A rotina que se estabeleceu após aquela noite foi uma espécie de sonho febril e delicioso. Nossa casa, antes de um lar comum, transformou-se em um templo secreto dedicado ao prazer, e nós três — minha mãe Helena, Ângela e eu — seus sacerdotes devotos. O triângulo se consolida não apenas como um arranjo sexual, mas como uma entidade viva, pulsante, com suas próprias regras e rituais.
Nossas noites eram sagradas. Depois que minhas irmãs se recolheram a seus quartos, a porta do quarto de minha mãe se trancava, e o mundo exterior deixou de existir. A cama de casal se tornou nosso altar, onde exploramos todas as especificações possíveis. Houve as noites de trio, uma sinfonia de corpos entrelaçados, onde eu era o centro, recebendo e dando prazer em igual medida. Mas também houve as noites a dois. Eu aprendi a diferença entre fazer amor com Ângela e com minha mãe.

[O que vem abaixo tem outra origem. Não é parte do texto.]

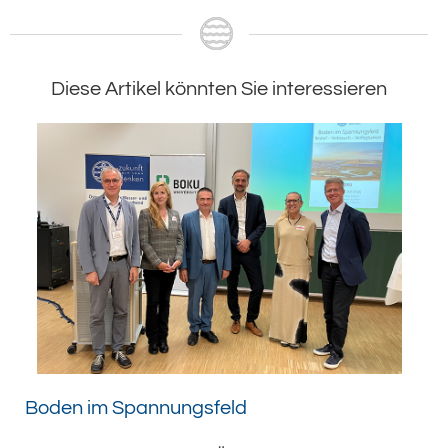
Diese Artikel könnten Sie interessieren
Boden im Spannungsfeld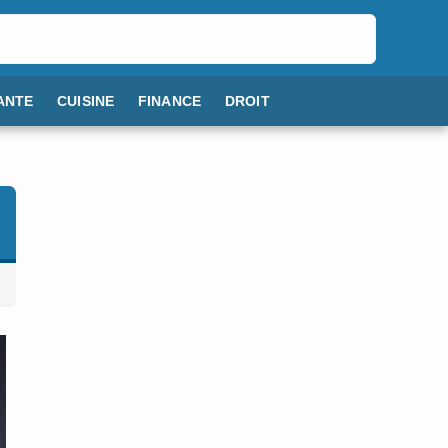
ANTE
CUISINE
FINANCE
DROIT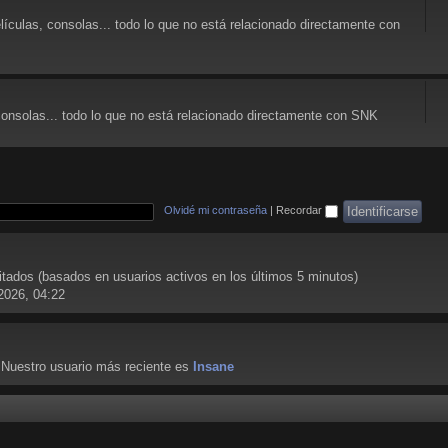
lículas, consolas... todo lo que no está relacionado directamente con
consolas... todo lo que no está relacionado directamente con SNK
Olvidé mi contraseña
|
Recordar
vitados (basados en usuarios activos en los últimos 5 minutos)
2026, 04:22
 Nuestro usuario más reciente es
Insane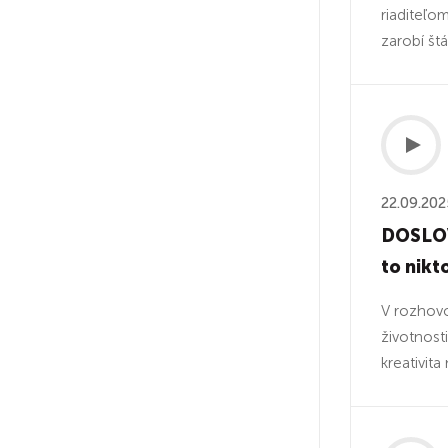
riaditeľo
zarobí štá
22.09.202
DOSLOVA
to nikt
V rozhovo
životnost
kreativita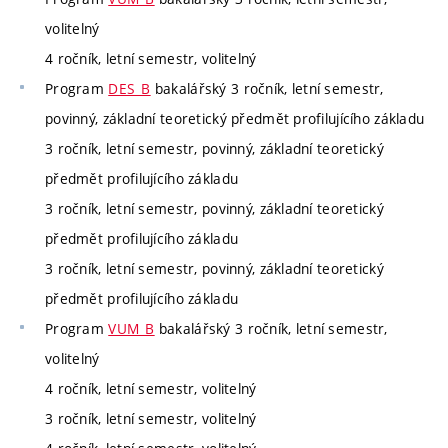
volitelný
4 ročník, letní semestr, volitelný
Program
DES_B
bakalářský 3 ročník, letní semestr,
povinný, základní teoretický předmět profilujícího základu
3 ročník, letní semestr, povinný, základní teoretický
předmět profilujícího základu
3 ročník, letní semestr, povinný, základní teoretický
předmět profilujícího základu
3 ročník, letní semestr, povinný, základní teoretický
předmět profilujícího základu
Program
VUM_B
bakalářský 3 ročník, letní semestr,
volitelný
4 ročník, letní semestr, volitelný
3 ročník, letní semestr, volitelný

Com Angela, o sexo era mais brincalhão, mais experimental. Ela era mais ousada, mais disposta a tentar novas posições, novos lugares. Uma vez, ela me levou até a varanda no meio da noite, sob a luz da lua, e se ajoelhou para me chupar, o risco de sermos pegos adicionando uma camada de eletricidade ao ato. Com ela, eu era o jovem amante, o garoto forte que a satisfazia.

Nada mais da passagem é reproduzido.